Il 2023 dovrà essere inevitabilmente l’anno dell’avvio concreto dei molteplici "cantieri". Pena l’altrettanto inevitabile perdita di credibilità, con il rischio di mettersi lungo quella deriva che ha già travolto, nei consensi, Silvio Berlusconi e Matteo Renzi nel passato.

È più complesso, al contrario, ipotizzare la prospettiva del Pd. È evidente che molto (ma non tutto) dipenderà dall’esito del congresso del partito.

La dicotomia Bonaccini-Schlein non è una usuale contesa tra due candidati che si riconoscono nella stessa carta dei valori e delle identità: siamo di fronte a due "mondi" lontani, se non opposti, con due piattaforme programmatiche distanti, che guardano a differenti alleanze. Dunque, se questa è la premessa, di sicuro solo il collante del potere (finché ci sarà, almeno a livello locale) potrà tenere insieme vincitori e vinti a fine partita. Ma, come si comprende, al di là delle preventive dichiarazioni di principio sul non dividersi "dopo", l’attrazione del radicalismo contiano o, all’opposto, del riformismo centrista di Calenda e Renzi sarà fatale per gli "sconfitti" se solo quel collante, come si può prevedere, continuerà a non fare presa.

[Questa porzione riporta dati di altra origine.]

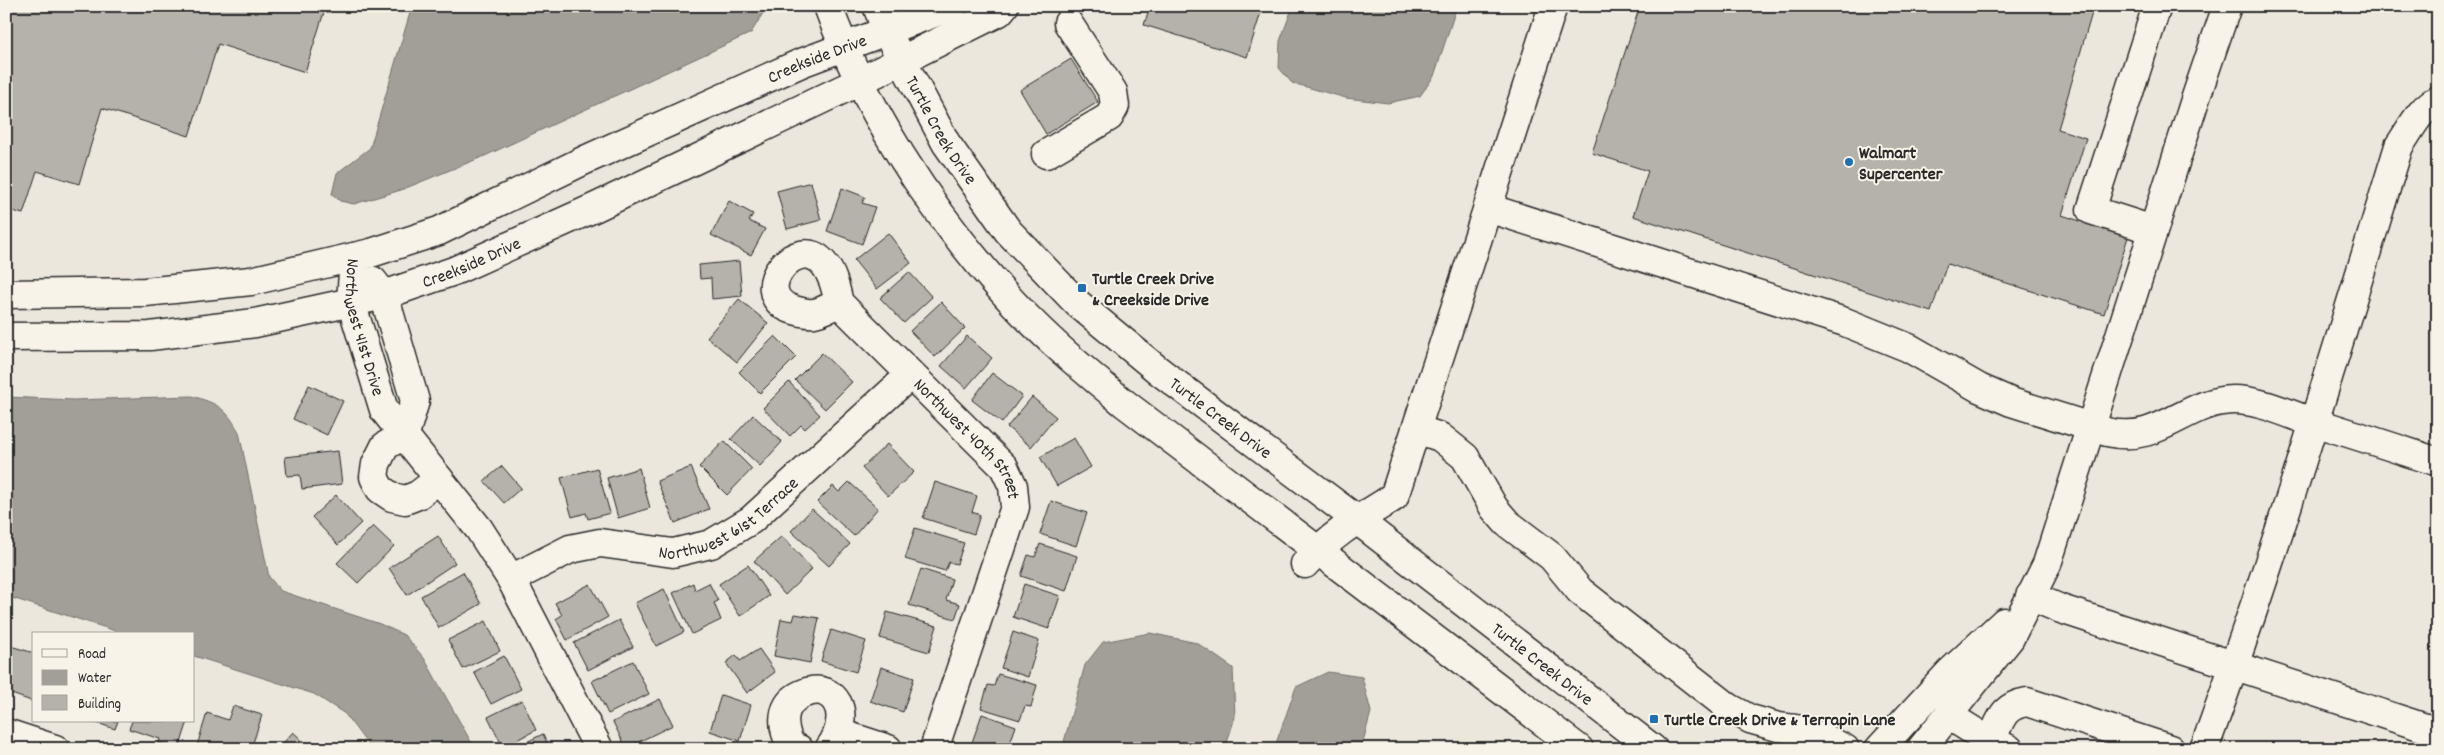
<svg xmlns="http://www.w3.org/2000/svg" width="2444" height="755" viewBox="0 0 2444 755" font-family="Dekko,sans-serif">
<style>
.water{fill:#a29f98;stroke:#72716c}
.building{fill:#b5b2ab;stroke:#2b2b2b}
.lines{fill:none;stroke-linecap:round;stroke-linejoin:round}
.minor-casing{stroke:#2b2b2b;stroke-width:31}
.minor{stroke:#f7f3e8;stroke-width:28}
.poi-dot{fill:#1f6fb2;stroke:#f7f3e8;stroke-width:2}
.labels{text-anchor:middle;stroke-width:4;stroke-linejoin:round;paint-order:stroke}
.street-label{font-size:18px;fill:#2b2b2b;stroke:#f7f3e8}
.poi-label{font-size:18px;font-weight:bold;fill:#2b2b2b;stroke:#f7f3e8;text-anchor:start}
</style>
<rect width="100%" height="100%" fill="#ebe7dd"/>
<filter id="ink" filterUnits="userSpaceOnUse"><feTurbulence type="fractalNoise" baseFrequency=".02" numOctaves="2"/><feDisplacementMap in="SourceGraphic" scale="10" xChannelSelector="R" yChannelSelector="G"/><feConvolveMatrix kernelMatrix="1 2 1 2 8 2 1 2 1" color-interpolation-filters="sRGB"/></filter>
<g filter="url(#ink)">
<g class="water">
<path d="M412,6H766V8L751,33L487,155L401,190L354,204L340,201L332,194L337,173L370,148Z"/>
<path d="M1293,6H1457L1434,76L1420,96L1388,103L1346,98L1292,83L1279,68L1280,41Z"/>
<path d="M192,396C218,404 225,407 239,432L269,577L281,591L380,624L404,635L424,658L475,749H371L345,714L314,694L194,656V634H125L6,596V397L74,400Z"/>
<path d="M1150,633L1197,643L1233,668L1235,717L1225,749H1062L1085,665L1103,642Z"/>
<path d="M1328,672L1362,677L1371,712L1361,749H1274L1296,687Z"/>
</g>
<g class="building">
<path d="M6,6H326L305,72L218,44L189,136L102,108L79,184L37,171L23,214L6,209Z"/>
<path d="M1150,6H1263L1247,57L1144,25Z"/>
<path d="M1640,6H2094L2058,129L2086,138L2062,215L2128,237L2104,314L1947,264L1931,312L1633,216L1648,171L1592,153Z"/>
<path d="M1071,59L1098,102L1046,134L1020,90Z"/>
<path d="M811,182L821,220L787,229L777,191Z"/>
<path d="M842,188L865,197L862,203L875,207L862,244L827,231Z"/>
<path d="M729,201L753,214L749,221L765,229L751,255L711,235Z"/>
<path d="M888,233L911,263L877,289L854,260Z"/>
<path d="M739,261L742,296L712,299L711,278L700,279L699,265Z"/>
<path d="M909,272L932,297L904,323L880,298Z"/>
<path d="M739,299L768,323L737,362L707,337Z"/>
<path d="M941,302L965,328L935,357L910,331Z"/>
<path d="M775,336L796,357L760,393L739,372Z"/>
<path d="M967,336L992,358L966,388L941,366Z"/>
<path d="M822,353L852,382L825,409L795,380Z"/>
<path d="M992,373L1022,396L1002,423L972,400Z"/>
<path d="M789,382L820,415L805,429L801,425L790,436L763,408Z"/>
<path d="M309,385L343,401L327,435L293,419Z"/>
<path d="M1032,397L1056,417L1031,447L1007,427Z"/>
<path d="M753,415L782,442L760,466L731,439Z"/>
<path d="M1074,438L1091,467L1057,486L1040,457Z"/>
<path d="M724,441L752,469L727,495L699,467Z"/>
<path d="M887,444L914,472L888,496L862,468Z"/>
<path d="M338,451L342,484L302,489L300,475L287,476L285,457Z"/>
<path d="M502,466L521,488L504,503L484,481Z"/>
<path d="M691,467L709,509L675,523L657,481Z"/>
<path d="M597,468L610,513L588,519L586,513L572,517L561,478Z"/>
<path d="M639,468L650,508L618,518L607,478Z"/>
<path d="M849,482L878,508L854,536L817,502L833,486L839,492Z"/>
<path d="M935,482L977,496L972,512L980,515L974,534L923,518Z"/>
<path d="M336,495L361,523L338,545L312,517Z"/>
<path d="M1051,501L1087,513L1076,546L1040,534Z"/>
<path d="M812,509L850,544L829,566L791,531Z"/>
<path d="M373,526L394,546L358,583L337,563Z"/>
<path d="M915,528L964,543L957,564L949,562L945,571L905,559Z"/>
<path d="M438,536L455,563L407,595L389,568Z"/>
<path d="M782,536L812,569L785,595L754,561Z"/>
<path d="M1040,544L1077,556L1066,591L1021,576L1028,555L1035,557Z"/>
<path d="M748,565L769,596L740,616L719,584Z"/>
<path d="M921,569L952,579L946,600L960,604L955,619L909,605Z"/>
<path d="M463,572L481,604L439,628L421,596Z"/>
<path d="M693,583L695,590L709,583L718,601L714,603L721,620L692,634L673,593Z"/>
<path d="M590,584L608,617L567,640L556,619L562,615L555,603Z"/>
<path d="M1024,584L1060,596L1049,629L1013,617Z"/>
<path d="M664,589L684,632L656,646L635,603Z"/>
<path d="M887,612L937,626L929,652L880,638Z"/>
<path d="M795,614L819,618L810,663L774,656L781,619L793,621Z"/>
<path d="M619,620L633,647L588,670L574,643Z"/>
<path d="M486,621L500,651L463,669L448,640Z"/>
<path d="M831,630L866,641L856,672L821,661Z"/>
<path d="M1013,632L1039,641L1028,677L1001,668Z"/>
<path d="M7,645L34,653V702L6,692Z"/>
<path d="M759,649L775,672L747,693L726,663L736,655L740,661Z"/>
<path d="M504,656L521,689L491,704L474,672Z"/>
<path d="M633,661L649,694L608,714L592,681Z"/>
<path d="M881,667L914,678L903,712L870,701Z"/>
<path d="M998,674L1037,685L1031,707L1025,706L1020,720L981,708L988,685L994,686Z"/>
<path d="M721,695L751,705L740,741L710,731Z"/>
<path d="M660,699L673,725L626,748L613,722Z"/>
<path d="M522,700L536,730L503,747L488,717Z"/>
<path d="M233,706L262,715L251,749H196L207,713L228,720Z"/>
<path d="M982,714L1016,726L1008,749L970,748Z"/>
<path d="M91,721H118L115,729Z"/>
<path d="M132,721H188L179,749L159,743L160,739L129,729Z"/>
<path d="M293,732L312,749H278Z"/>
<path d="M543,734L550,749H514V748Z"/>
<path d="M324,743L330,749H318Z"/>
<path d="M662,744L665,749H652Z"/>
</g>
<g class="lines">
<defs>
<g id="minor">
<path d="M828,6C864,107 928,207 999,287C1036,330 1080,367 1124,403L1579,749"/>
<path id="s1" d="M877,6L887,32L946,143L1008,231L1077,303L1159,371L1356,519L1653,749"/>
<path d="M1046,154L1109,117L1115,106L1113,92L1068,23"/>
<path d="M1488,208L1845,322L1909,348L1979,388L2011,402L2107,432C2160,445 2184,401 2233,400C2259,400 2286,413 2310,421C2353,434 2395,448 2438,462"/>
<path d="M2153,230L2091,210L2157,6"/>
<path id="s2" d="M354,257L351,302L384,410L479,529L511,579L599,749"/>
<path d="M373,281L384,295L415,401L405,434L385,446L376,464L374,477L380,489L392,497L405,500L418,495L439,479"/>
<path id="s3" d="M6,294L145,292L251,281L371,253L439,231L585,160L801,63L953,6"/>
<path id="s4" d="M839,303C831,306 822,312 814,313C807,314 797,311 791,309C747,292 798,231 824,264C833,275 836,290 839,303L1004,467L1013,486L1015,507L934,749"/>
<path id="s5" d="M6,337L150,336L255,323L384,295L454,271L596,207L860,81L999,12L1004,6"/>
<path d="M1416,429L1440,437L1465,457L1494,508L1507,523L1552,557L1580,591L1728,707L1750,719L1778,727L1803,730L1820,736L1845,749"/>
<path d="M1305,564C1330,535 1362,517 1394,497L1553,6"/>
<path id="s6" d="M511,579L570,549L600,543L673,553L711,544L751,520L910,375"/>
<path d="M2030,596L2061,609L2438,732"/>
<path d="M1948,715L1983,737L2009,749"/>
<path d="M6,733L55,749"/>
<path d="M839,733L888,749"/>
<path d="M1991,741C2001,720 2002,706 2027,702L2170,749"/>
<path d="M799,749L791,746C781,726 780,704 802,694C808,691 818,689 825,692C849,703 841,733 829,749"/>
<path d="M1879,749L1950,672L2004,622"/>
<path d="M1921,749L2010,638L2047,564L2195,100L2227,6"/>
<path d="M2204,749C2277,551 2337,348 2399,146C2409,132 2421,106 2438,100"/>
</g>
</defs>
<use href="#minor" class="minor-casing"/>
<use href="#minor" class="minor"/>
</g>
</g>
<g class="poi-dot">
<circle cx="1849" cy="162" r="5"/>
<rect x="1077" y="283" width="10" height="10" rx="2.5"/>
<rect x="1649" y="714" width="10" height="10" rx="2.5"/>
</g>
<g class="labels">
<g class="street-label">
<text dy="6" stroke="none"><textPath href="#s3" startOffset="856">Creekside Drive</textPath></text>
<text dy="6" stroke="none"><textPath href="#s1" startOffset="140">Turtle Creek Drive</textPath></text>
<text dy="6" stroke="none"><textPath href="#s5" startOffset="475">Creekside Drive</textPath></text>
<text dy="6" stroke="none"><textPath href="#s2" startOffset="72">Northwest 41st Drive</textPath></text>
<text dy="6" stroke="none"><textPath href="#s1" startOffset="545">Turtle Creek Drive</textPath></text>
<text dy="6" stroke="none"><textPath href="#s4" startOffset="382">Northwest 40th Street</textPath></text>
<text dy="6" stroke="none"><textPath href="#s6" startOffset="236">Northwest 61st Terrace</textPath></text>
<text dy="6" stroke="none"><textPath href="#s1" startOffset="950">Turtle Creek Drive</textPath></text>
</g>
<g class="poi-label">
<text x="1859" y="158">Walmart<tspan x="1859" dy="21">Supercenter</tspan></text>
<text x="1092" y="284">Turtle Creek Drive<tspan x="1092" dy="21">&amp; Creekside Drive</tspan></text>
<text x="1664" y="725">Turtle Creek Drive &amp; Terrapin Lane</text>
</g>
</g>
<rect width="2444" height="755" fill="none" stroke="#f7f3e8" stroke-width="25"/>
<rect x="12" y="12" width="2419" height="730" fill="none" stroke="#2b2b2b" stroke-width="2" filter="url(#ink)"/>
<rect x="32" y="632" width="162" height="90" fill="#f7f3e8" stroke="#a5a39c"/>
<rect x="42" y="649" width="25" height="8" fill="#f7f3e8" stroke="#a5a39c"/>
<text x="78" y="658" font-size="15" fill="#2b2b2b">Road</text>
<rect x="42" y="670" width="25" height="15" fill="#a29f98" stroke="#a5a39c"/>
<text x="78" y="682" font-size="15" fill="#2b2b2b">Water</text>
<rect x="42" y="695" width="25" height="15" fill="#b5b2ab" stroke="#a5a39c"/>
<text x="78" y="708" font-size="15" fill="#2b2b2b">Building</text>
</svg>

L’evoluzione dei 5 Stelle e quella di Azione-Italia Viva è, del resto, connessa alle mosse e ai sommovimenti dentro il Pd. Una vittoria della Schlein favorirà certamente la ricostituzione di un asse tra quel che resta del Nazareno e il grillismo contiano, così come un successo di Bonaccini avrebbe lo stesso effetto ma rispetto al Terzo Polo. Ma per quest’ultimo raggruppamento non è secondaria la prospettiva riformatrice della Meloni sia sul versante istituzionale sia su quello della giustizia. Su entrambi i fronti le sirene della premier possono trovare attento ascolto e, addirittura, consenso in casa di Renzi e Calenda.

E così, tirando le somme, il 2023, dopo dodici mesi di sussulti, tensioni e sconvolgimenti, si presenta come l’anno del "grande gioco incrociato": è una partita differente e nuova, nella quale le azioni concrete e le scelte operative faranno premio sulla propaganda.